→ **Task objective**:
Answer these questions about the text on pediatric cardiac arrests below:
1. How many calls in 2021 and 2022 for children aged 0 to 12 were coded as respiratory or cardiac arrest?
2. What survival rate does the text give for pediatric patients after out-of-hospital cardiac arrest?
3. Which pulse rate threshold may be hard to discern immediately in a child?

→ **Selected excerpt**:

- - - - - - -

In 2021 and 2022, 80 out of a total of 10,596 BCEHS calls pertaining to children aged 0 to 12 years were coded as cases involving respiratory or cardiac arrest. This represents 0.8% of overall pediatric calls. While infrequent, these occurrences, categorized as "High Acuity, Low Occurrence" (HALO) calls, can be inherently stressful. It has been documented that Survival is less than 10% for pediatric patients following out-of-hospital cardiac arrest (Tijssen,2015).

When managing pediatric cardiac arrests, priority is placed on delivering high-quality cardiopulmonary resuscitation (CPR) in conjunction with effective airway management. It may be challenging to immediately discern if a child's pulse is below 60 BPM. One partner may begin establishing airway management techniques if intrinsic respirations are deemed ineffective, while the other partner can focus on physically obtaining an accurate pulse reading. This may seem to prioritize airway management over initiation of compressions but in reality, these interventions should be happening simultaneously.

- - - - - - -

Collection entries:
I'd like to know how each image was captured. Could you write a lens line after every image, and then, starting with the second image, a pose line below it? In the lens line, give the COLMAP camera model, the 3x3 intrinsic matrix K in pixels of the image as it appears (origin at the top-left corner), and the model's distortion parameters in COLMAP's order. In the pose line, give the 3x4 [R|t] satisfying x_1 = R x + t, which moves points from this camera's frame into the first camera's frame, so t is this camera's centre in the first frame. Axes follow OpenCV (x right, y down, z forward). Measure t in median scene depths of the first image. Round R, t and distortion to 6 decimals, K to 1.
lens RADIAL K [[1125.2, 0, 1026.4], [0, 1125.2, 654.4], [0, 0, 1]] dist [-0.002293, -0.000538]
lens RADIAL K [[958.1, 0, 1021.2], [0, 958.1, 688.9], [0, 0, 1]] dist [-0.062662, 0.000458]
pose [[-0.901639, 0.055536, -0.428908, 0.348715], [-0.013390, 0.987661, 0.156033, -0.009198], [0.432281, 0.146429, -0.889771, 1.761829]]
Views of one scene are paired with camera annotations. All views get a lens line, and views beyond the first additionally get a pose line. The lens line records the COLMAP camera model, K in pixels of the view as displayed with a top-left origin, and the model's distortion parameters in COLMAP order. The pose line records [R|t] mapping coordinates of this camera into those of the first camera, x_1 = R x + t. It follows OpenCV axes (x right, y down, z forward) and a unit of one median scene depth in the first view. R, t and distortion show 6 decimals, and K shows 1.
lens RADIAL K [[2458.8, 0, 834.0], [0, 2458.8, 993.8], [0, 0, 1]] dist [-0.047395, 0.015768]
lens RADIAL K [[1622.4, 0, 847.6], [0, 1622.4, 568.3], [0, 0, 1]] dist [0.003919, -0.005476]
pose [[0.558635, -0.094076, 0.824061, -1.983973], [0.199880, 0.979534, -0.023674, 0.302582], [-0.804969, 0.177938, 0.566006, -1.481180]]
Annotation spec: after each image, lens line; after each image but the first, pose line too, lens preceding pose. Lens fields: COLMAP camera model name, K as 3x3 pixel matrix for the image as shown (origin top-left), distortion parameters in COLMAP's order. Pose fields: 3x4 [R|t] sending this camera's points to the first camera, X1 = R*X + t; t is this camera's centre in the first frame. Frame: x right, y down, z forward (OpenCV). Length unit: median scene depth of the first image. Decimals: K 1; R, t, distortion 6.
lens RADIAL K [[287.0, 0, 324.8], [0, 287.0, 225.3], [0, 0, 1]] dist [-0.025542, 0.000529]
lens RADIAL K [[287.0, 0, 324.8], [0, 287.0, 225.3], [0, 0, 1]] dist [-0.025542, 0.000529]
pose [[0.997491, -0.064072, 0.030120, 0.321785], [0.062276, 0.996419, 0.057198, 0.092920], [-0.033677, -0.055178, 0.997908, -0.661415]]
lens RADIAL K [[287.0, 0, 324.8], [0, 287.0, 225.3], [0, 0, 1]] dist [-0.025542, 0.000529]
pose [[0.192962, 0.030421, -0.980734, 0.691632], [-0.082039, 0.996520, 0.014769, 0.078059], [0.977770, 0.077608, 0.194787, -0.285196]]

- - - - - - -

→ **Result of the exercise**:
1. 80
2. Less than 10%
3. Below 60 BPM